Ralph Lauren Fall Ready to Wear Runway, Fashion Show & Collection Review 

Last month, Ralph Lauren returned to Milan to stage a strong runway show that blended his men’s Polo Ralph Lauren and Purple Label lines with cinematic effect. In just a few short weeks, the brand will return to the city to present its women’s Polo lineup. 

But on Tuesday evening, the fashion crowd and the likes of Anne Hathaway, Ariana DeBose, Emilia Jones, Lana del Rey and more returned downtown to New York’s Jack Shainman Gallery for Ralph Lauren’s fall 2026 runway show, with clothes that upheld the brand’s luxurious craftsmanship, and the venue decked out to resemble all of Lauren’s favorite things.

Inspired by his Bedford, N.Y., estate, the space — which Lauren previously staged, as-is, for his fall 2025 outing — featured custom hand-painted scenic murals covering the walls, rich velvet curtains, vintage area rugs and an array of worn leather and animal print furnishings, which nicely played into the collection’s rich, layered approach.

Lauren said he loves the “adventure of fashion,” which inspired this season’s woman, who certainly has a renegade spirit and confidence “to tell her own story,” he added. “She respects the timeless quality of things from the past but reinvents them for now.
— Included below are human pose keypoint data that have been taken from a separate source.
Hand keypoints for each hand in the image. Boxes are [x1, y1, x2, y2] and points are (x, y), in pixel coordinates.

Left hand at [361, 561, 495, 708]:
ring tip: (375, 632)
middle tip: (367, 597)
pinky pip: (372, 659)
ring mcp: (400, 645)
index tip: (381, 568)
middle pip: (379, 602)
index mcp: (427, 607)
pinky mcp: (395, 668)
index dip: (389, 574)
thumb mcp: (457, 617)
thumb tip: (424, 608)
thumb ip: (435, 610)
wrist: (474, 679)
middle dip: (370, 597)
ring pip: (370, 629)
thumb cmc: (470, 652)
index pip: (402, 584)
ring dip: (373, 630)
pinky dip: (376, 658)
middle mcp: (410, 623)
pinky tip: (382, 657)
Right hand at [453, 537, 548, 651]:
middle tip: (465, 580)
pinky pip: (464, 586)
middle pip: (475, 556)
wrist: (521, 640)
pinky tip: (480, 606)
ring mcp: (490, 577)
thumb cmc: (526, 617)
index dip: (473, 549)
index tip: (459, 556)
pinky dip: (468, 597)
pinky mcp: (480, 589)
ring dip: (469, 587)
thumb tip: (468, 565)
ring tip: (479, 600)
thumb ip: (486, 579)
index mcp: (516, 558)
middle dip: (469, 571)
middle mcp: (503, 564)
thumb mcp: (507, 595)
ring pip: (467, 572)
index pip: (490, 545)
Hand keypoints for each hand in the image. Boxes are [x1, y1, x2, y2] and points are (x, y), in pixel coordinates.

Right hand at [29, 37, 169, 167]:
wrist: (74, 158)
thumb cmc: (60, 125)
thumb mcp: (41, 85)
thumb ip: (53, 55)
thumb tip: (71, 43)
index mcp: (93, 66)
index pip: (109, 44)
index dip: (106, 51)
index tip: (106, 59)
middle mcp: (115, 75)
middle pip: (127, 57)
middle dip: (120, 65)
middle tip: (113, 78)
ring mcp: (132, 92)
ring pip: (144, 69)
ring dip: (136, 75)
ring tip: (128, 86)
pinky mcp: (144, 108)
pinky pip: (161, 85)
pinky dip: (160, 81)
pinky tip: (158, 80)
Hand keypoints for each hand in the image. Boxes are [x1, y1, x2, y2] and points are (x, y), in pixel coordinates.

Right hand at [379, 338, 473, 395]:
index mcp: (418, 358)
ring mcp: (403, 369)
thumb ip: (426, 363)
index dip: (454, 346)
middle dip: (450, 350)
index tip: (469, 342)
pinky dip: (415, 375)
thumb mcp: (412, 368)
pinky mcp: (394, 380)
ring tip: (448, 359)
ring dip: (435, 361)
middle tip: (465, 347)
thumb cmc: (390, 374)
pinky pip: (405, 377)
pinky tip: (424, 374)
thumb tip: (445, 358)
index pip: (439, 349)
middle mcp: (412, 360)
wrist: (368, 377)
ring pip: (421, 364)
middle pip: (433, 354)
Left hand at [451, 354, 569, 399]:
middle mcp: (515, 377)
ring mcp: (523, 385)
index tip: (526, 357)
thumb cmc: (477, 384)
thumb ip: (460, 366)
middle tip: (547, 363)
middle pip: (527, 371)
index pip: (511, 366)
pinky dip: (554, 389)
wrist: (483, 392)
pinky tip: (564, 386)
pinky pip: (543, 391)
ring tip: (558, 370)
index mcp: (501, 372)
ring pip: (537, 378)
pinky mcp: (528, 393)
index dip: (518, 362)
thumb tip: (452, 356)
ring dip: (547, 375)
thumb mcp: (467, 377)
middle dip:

Her style is not defined by time. It’s enduring.”

Gigi Hadid stole the show in both her opening boucle tweed corset and tailored skirt as well as her closing brown velvet halter gown, cinched at the waist with a chunky leather O-ring belt, with fluttering chainmail sleeves. The looks spoke to the collection’s overall duality of the rugged with romantic, and the adventurous with the classic, with a strong vintage pull and nods to Joan of Arc. Or as overheard, “Joan of Park Avenue.”

Ahead of the runway, the collection was noted to include more than 50 fabrications, which spanned from Edwardian cotton taffeta smocked blouses, tweed tailoring and edgy chainmail tops to silk scarf dressing featuring outdoorsy scenes, chunky knits and ample velvet layers that spanned day to night. 

Artisanal handcraft was of equal importance, which of course was present in metallic embroidered daywear and “beat-up” leathers, but really shined through his showstopping eveningwear. Case in point: a strapless bias black velvet number with leather and hardware strips; a silver sequin gown was flocked in black velvet, giving off a crinkly effect, and a strong shouldered navy velvet column gown with slight bell sleeves that emphasized his nods to Edwardian dress, to name three.

Apart from the clear references to medieval warriors, the collection had more of a hard edge than Lauren’s spring lineup, which made for powerful, commanding looks. Strong shoulders played into this idea throughout tailoring, alongside leather corsetry and chunky aviator pants, riding boots and sweet yet strong tapestry brocade layers. 

There was even the American heritage house’s signature cable-knit sweaters, here with chain embellishments — a new way of bringing the overall collection vision to the masses.